In full and exactly, reproduce the entries below, but omit the pictures.

::::::::

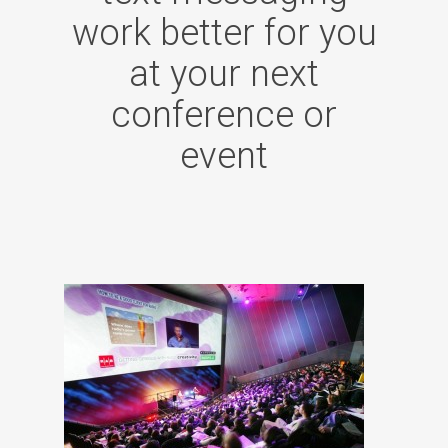
work better for you
at your next
conference or
event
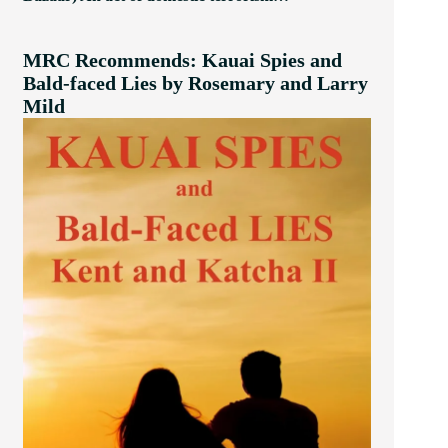
MRC Recommends: Kauai Spies and
Bald-faced Lies by Rosemary and Larry
Mild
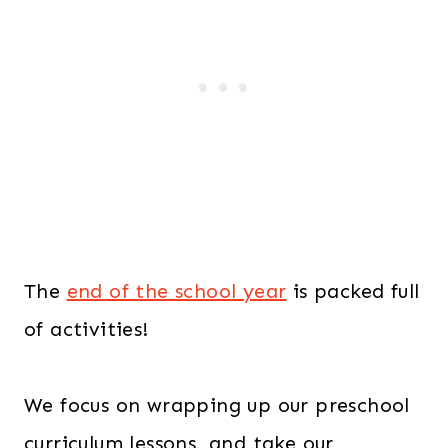
The
end of the school year
is packed full
of activities!
We focus on wrapping up our preschool
curriculum lessons, and take our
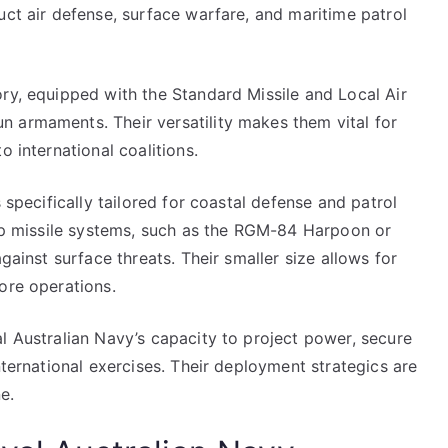
uct air defense, surface warfare, and maritime patrol
ry, equipped with the Standard Missile and Local Air
 armaments. Their versatility makes them vital for
o international coalitions.
 specifically tailored for coastal defense and patrol
hip missile systems, such as the RGM-84 Harpoon or
gainst surface threats. Their smaller size allows for
ore operations.
l Australian Navy’s capacity to project power, secure
nternational exercises. Their deployment strategics are
e.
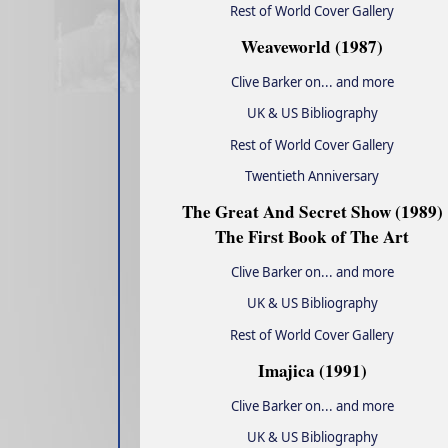
Rest of World Cover Gallery
Weaveworld (1987)
Clive Barker on... and more
UK & US Bibliography
Rest of World Cover Gallery
Twentieth Anniversary
The Great And Secret Show (1989)
The First Book of The Art
Clive Barker on... and more
UK & US Bibliography
Rest of World Cover Gallery
Imajica (1991)
Clive Barker on... and more
UK & US Bibliography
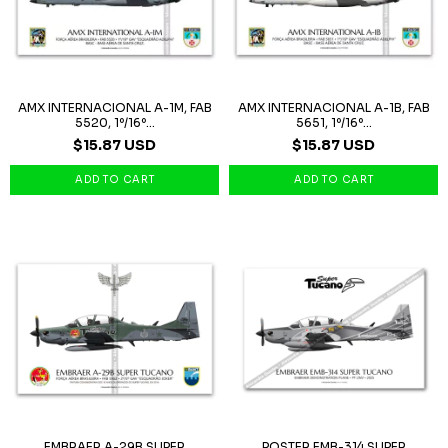
AMX INTERNACIONAL A-1M, FAB
AMX INTERNACIONAL A-1B, FAB
5520, 1º/16º...
5651, 1º/16º...
$15.87 USD
$15.87 USD
EMBRAER A-29B SUPER
POSTER EMB-314 SUPER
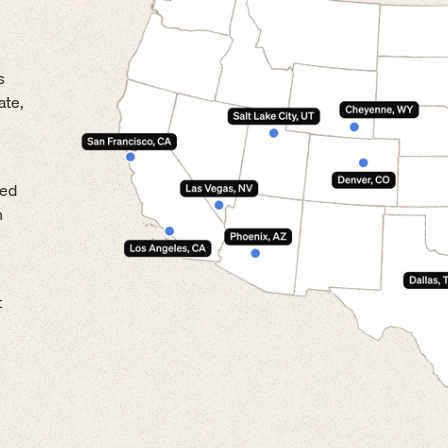
s
ate,
led
n
t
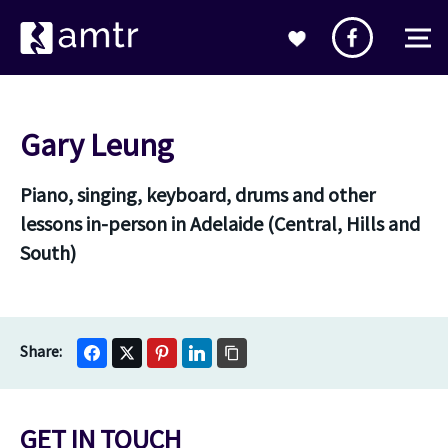
Gary Leung
Piano, singing, keyboard, drums and other
lessons in-person in Adelaide (Central, Hills and
South)
GET IN TOUCH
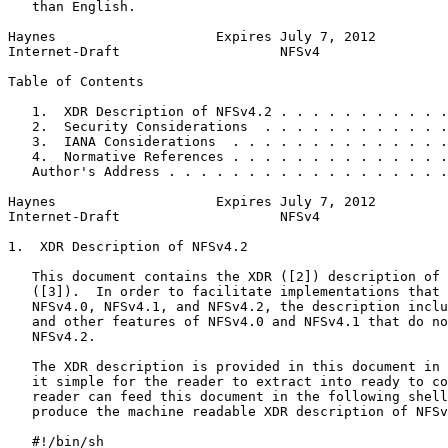
   than English.

Haynes                    Expires July 7, 2012         
Internet-Draft                    NFSv4                
Table of Contents
   1.  XDR Description of NFSv4.2 . . . . . . . . . . .
   2.  Security Considerations  . . . . . . . . . . . .
   3.  IANA Considerations  . . . . . . . . . . . . . .
   4.  Normative References . . . . . . . . . . . . . .
   Author's Address . . . . . . . . . . . . . . . . . .
Haynes                    Expires July 7, 2012         
Internet-Draft                    NFSv4                
1.  XDR Description of NFSv4.2

   This document contains the XDR ([2]) description of 
   ([3]).  In order to facilitate implementations that 
   NFSv4.0, NFSv4.1, and NFSv4.2, the description inclu
   and other features of NFSv4.0 and NFSv4.1 that do no
   NFSv4.2.

   The XDR description is provided in this document in 
   it simple for the reader to extract into ready to co
   reader can feed this document in the following shell
   produce the machine readable XDR description of NFSv
   #!/bin/sh
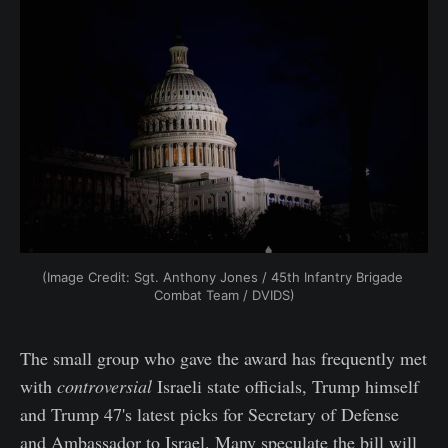
(Image Credit: Sgt. Anthony Jones / 45th Infantry Brigade 
Combat Team / DVIDS)
The small group who gave the award has frequently met
with
controversial
Israeli state officials, Trump himself
and Trump 47's latest picks for Secretary of Defense
and Ambassador to Israel. Many speculate the bill will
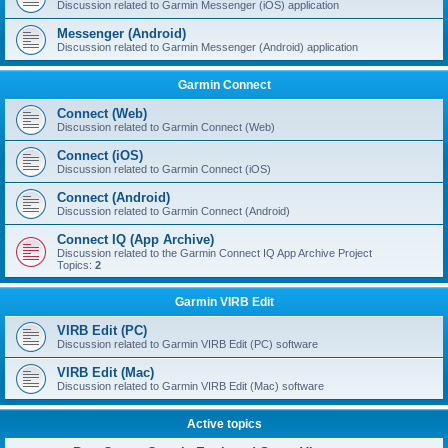
Discussion related to Garmin Messenger (iOS) application
Messenger (Android)
Discussion related to Garmin Messenger (Android) application
Garmin Connect
Connect (Web)
Discussion related to Garmin Connect (Web)
Connect (iOS)
Discussion related to Garmin Connect (iOS)
Connect (Android)
Discussion related to Garmin Connect (Android)
Connect IQ (App Archive)
Discussion related to the Garmin Connect IQ App Archive Project
Topics:
2
Garmin VIRB Edit
VIRB Edit (PC)
Discussion related to Garmin VIRB Edit (PC) software
VIRB Edit (Mac)
Discussion related to Garmin VIRB Edit (Mac) software
Active topics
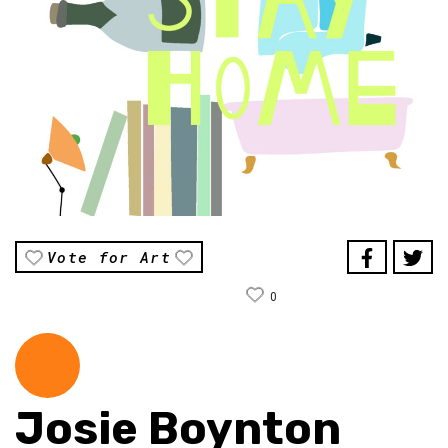
Vote for Art
0
Josie Boynton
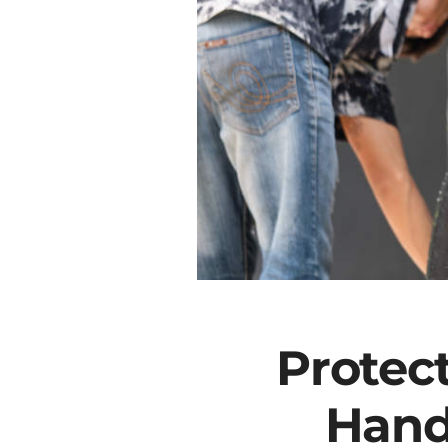
Protec
Hand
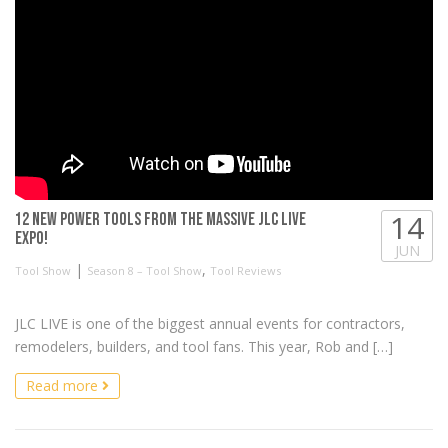
14
12 NEW Power Tools from the MASSIVE JLC LIVE
EXPO!
JUN
|
,
Tool Show
Season 8 – Tool Show
Tool Reviews
JLC LIVE is one of the biggest annual events for contractors,
remodelers, builders, and tool fans. This year, Rob and […]
Read more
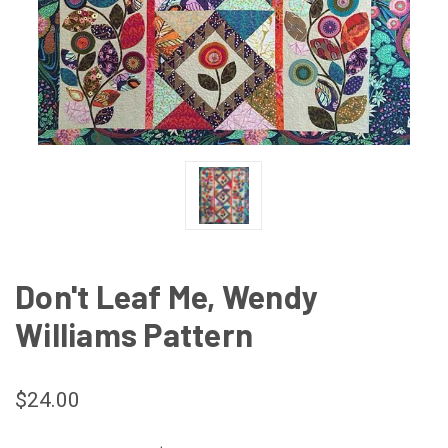
Don't Leaf Me, Wendy
Williams Pattern
$24.00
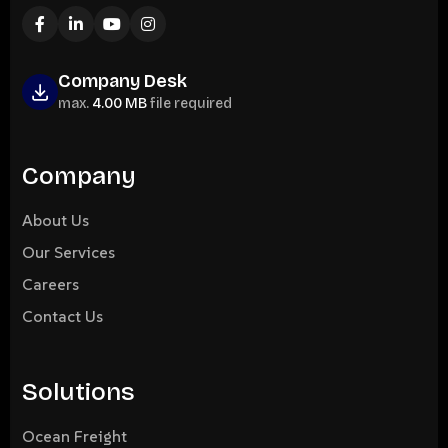
Company Desk
max.
4.00 MB
file required
Company
About Us
Our Services
Careers
Contact Us
Solutions
Ocean Freight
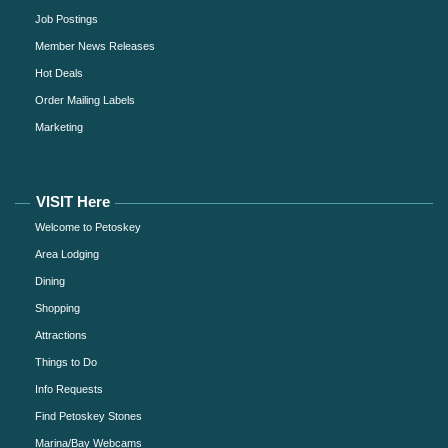
Job Postings
Member News Releases
Hot Deals
Order Mailing Labels
Marketing
VISIT Here
Welcome to Petoskey
Area Lodging
Dining
Shopping
Attractions
Things to Do
Info Requests
Find Petoskey Stones
Marina/Bay Webcams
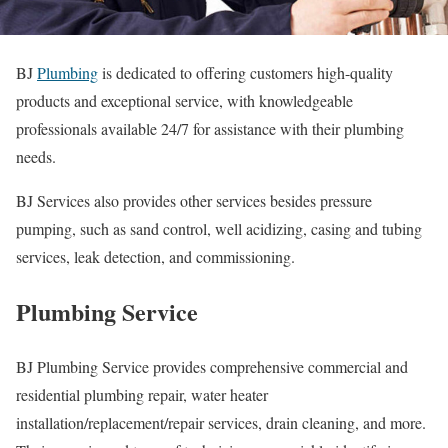
BJ
Plumbing
is dedicated to offering customers high-quality
products and exceptional service, with knowledgeable
professionals available 24/7 for assistance with their plumbing
needs.
BJ Services also provides other services besides pressure
pumping, such as sand control, well acidizing, casing and tubing
services, leak detection, and commissioning.
Plumbing Service
BJ Plumbing Service provides comprehensive commercial and
residential plumbing repair, water heater
installation/replacement/repair services, drain cleaning, and more.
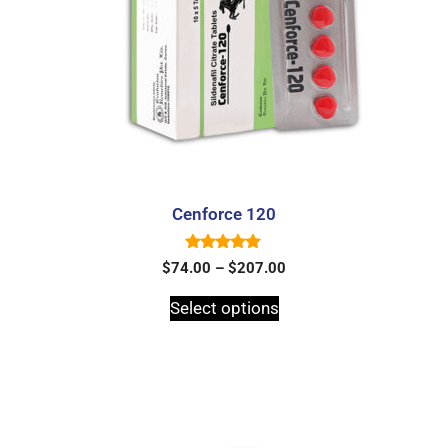
Cenforce 120
5.00
$
74.00
–
$
207.00
out of 5
Select options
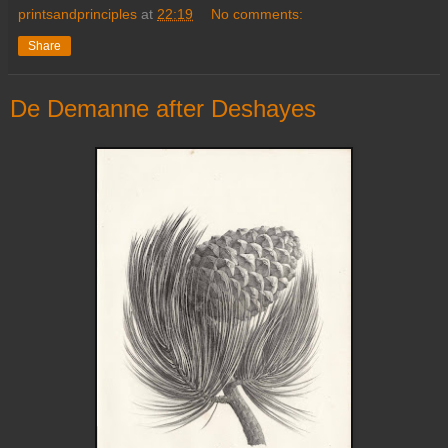
printsandprinciples
at
22:19
No comments:
Share
De Demanne after Deshayes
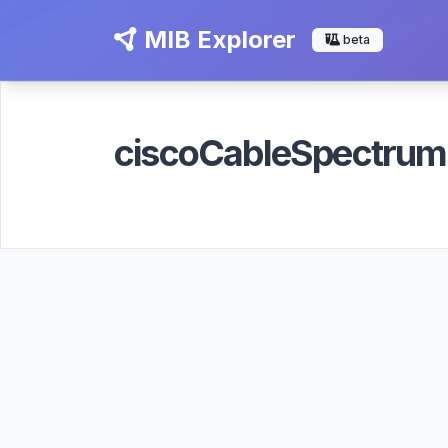
MIB Explorer
beta
ciscoCableSpectru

::::::::

■ EXERCISE SOLUTION ■
work better for you
at your next
conference or
event
MRC Recommends: Kauai Spies and
Bald-faced Lies by Rosemary and Larry
Mild
The
end of the school year
is packed full
of activities!
We focus on wrapping up our preschool
curriculum lessons, and take our
uct air defense, surface warfare, and maritime patrol
ry, equipped with the Standard Missile and Local Air
 armaments. Their versatility makes them vital for
o international coalitions.
 specifically tailored for coastal defense and patrol
hip missile systems, such as the RGM-84 Harpoon or
gainst surface threats. Their smaller size allows for
ore operations.
l Australian Navy’s capacity to project power, secure
nternational exercises. Their deployment strategics are
e.
Rest of World Cover Gallery
Weaveworld (1987)
Clive Barker on... and more
UK & US Bibliography
Rest of World Cover Gallery
Twentieth Anniversary
The Great And Secret Show (1989)
The First Book of The Art
Clive Barker on... and more
UK & US Bibliography
Rest of World Cover Gallery
Imajica (1991)
Clive Barker on... and more
UK & US Bibliography
AMX INTERNACIONAL A-1M, FAB
AMX INTERNACIONAL A-1B, FAB
5520, 1º/16º...
5651, 1º/16º...
$15.87 USD
$15.87 USD
EMBRAER A-29B SUPER
POSTER EMB-314 SUPER
s
ate,
led
n
t
Gary Leung
Piano, singing, keyboard, drums and other
lessons in-person in Adelaide (Central, Hills and
South)
GET IN TOUCH
   than English.

Haynes                    Expires July 7, 2012         
Internet-Draft                    NFSv4                
Table of Contents
   1.  XDR Description of NFSv4.2 . . . . . . . . . . .
   2.  Security Considerations  . . . . . . . . . . . .
   3.  IANA Considerations  . . . . . . . . . . . . . .
   4.  Normative References . . . . . . . . . . . . . .
   Author's Address . . . . . . . . . . . . . . . . . .
Haynes                    Expires July 7, 2012         
Internet-Draft                    NFSv4                
1.  XDR Description of NFSv4.2

   This document contains the XDR ([2]) description of 
   ([3]).  In order to facilitate implementations that 
   NFSv4.0, NFSv4.1, and NFSv4.2, the description inclu
   and other features of NFSv4.0 and NFSv4.1 that do no
   NFSv4.2.

   The XDR description is provided in this document in 
   it simple for the reader to extract into ready to co
   reader can feed this document in the following shell
   produce the machine readable XDR description of NFSv
   #!/bin/sh
(Image Credit: Sgt. Anthony Jones / 45th Infantry Brigade 
Combat Team / DVIDS)
The small group who gave the award has frequently met
with
controversial
Israeli state officials, Trump himself
and Trump 47's latest picks for Secretary of Defense
and Ambassador to Israel. Many speculate the bill will
Discussion related to Garmin Messenger (iOS) application
Messenger (Android)
Discussion related to Garmin Messenger (Android) application
Garmin Connect
Connect (Web)
Discussion related to Garmin Connect (Web)
Connect (iOS)
Discussion related to Garmin Connect (iOS)
Connect (Android)
Discussion related to Garmin Connect (Android)
Connect IQ (App Archive)
Discussion related to the Garmin Connect IQ App Archive Project
Topics:
2
Garmin VIRB Edit
VIRB Edit (PC)
Discussion related to Garmin VIRB Edit (PC) software
VIRB Edit (Mac)
Discussion related to Garmin VIRB Edit (Mac) software
Active topics
Vote for Art
0
Josie Boynton
Protec
Hand
14
12 NEW Power Tools from the MASSIVE JLC LIVE
EXPO!
JUN
|
,
Tool Show
Season 8 – Tool Show
Tool Reviews
JLC LIVE is one of the biggest annual events for contractors,
remodelers, builders, and tool fans. This year, Rob and […]
Read more
Don't Leaf Me, Wendy
Williams Pattern
$24.00
Company Desk
max.
4.00 MB
file required
Company
About Us
Our Services
Careers
Contact Us
Solutions
Ocean Freight
Job Postings
Member News Releases
Hot Deals
Order Mailing Labels
Marketing
VISIT Here
Welcome to Petoskey
Area Lodging
Dining
Shopping
Attractions
Things to Do
Info Requests
Find Petoskey Stones
Marina/Bay Webcams
BJ
Plumbing
is dedicated to offering customers high-quality
products and exceptional service, with knowledgeable
professionals available 24/7 for assistance with their plumbing
needs.
BJ Services also provides other services besides pressure
pumping, such as sand control, well acidizing, casing and tubing
services, leak detection, and commissioning.
Plumbing Service
BJ Plumbing Service provides comprehensive commercial and
residential plumbing repair, water heater
installation/replacement/repair services, drain cleaning, and more.
Cenforce 120
5.00
$
74.00
–
$
207.00
out of 5
Select options
printsandprinciples
at
22:19
No comments:
Share
De Demanne after Deshayes
MIB Explorer
beta
ciscoCableSpectru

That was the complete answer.